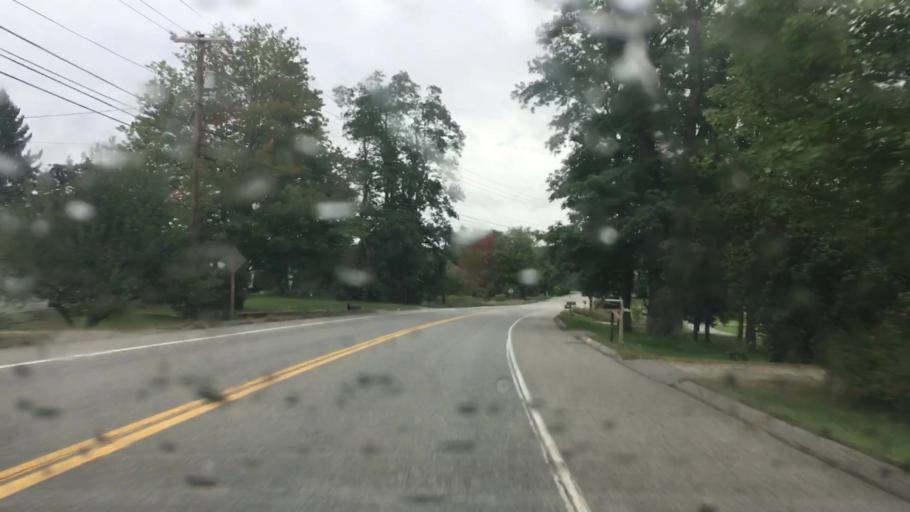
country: US
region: Maine
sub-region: Penobscot County
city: Orrington
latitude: 44.7220
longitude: -68.8261
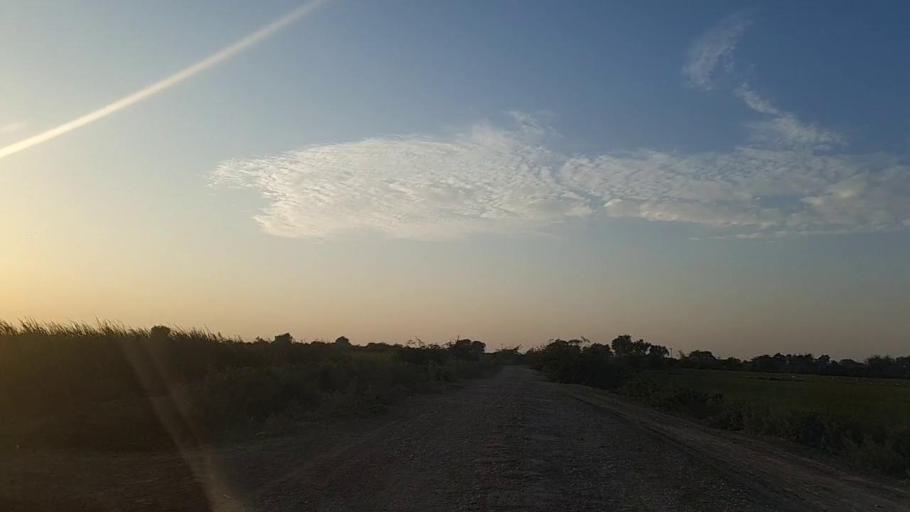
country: PK
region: Sindh
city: Chuhar Jamali
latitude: 24.4477
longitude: 68.1197
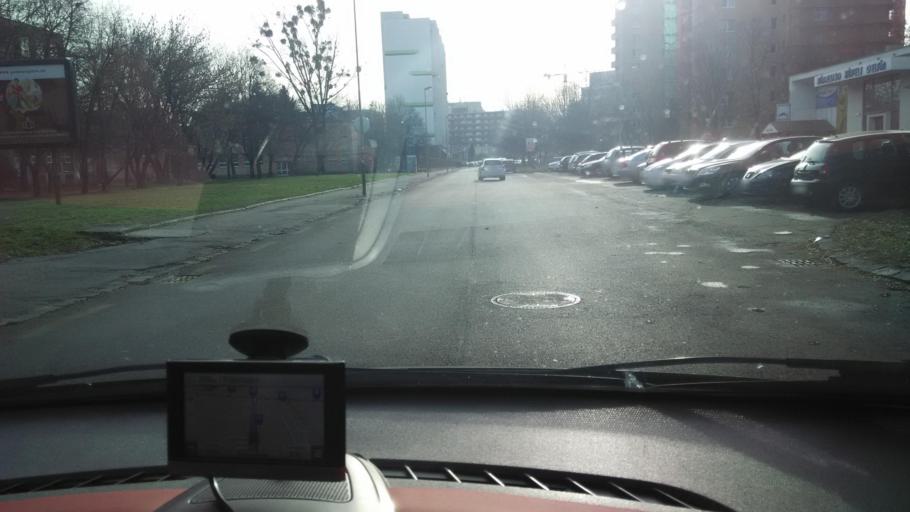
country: SK
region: Bratislavsky
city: Bratislava
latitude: 48.1505
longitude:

++++

#### [Exercise brief]
Please reproduce all the records above word for word, leaving out the pictures.

#### [Solution]
country: US
region: Maine
sub-region: Penobscot County
city: Orrington
latitude: 44.7220
longitude: -68.8261
country: PK
region: Sindh
city: Chuhar Jamali
latitude: 24.4477
longitude: 68.1197
country: SK
region: Bratislavsky
city: Bratislava
latitude: 48.1505
longitude:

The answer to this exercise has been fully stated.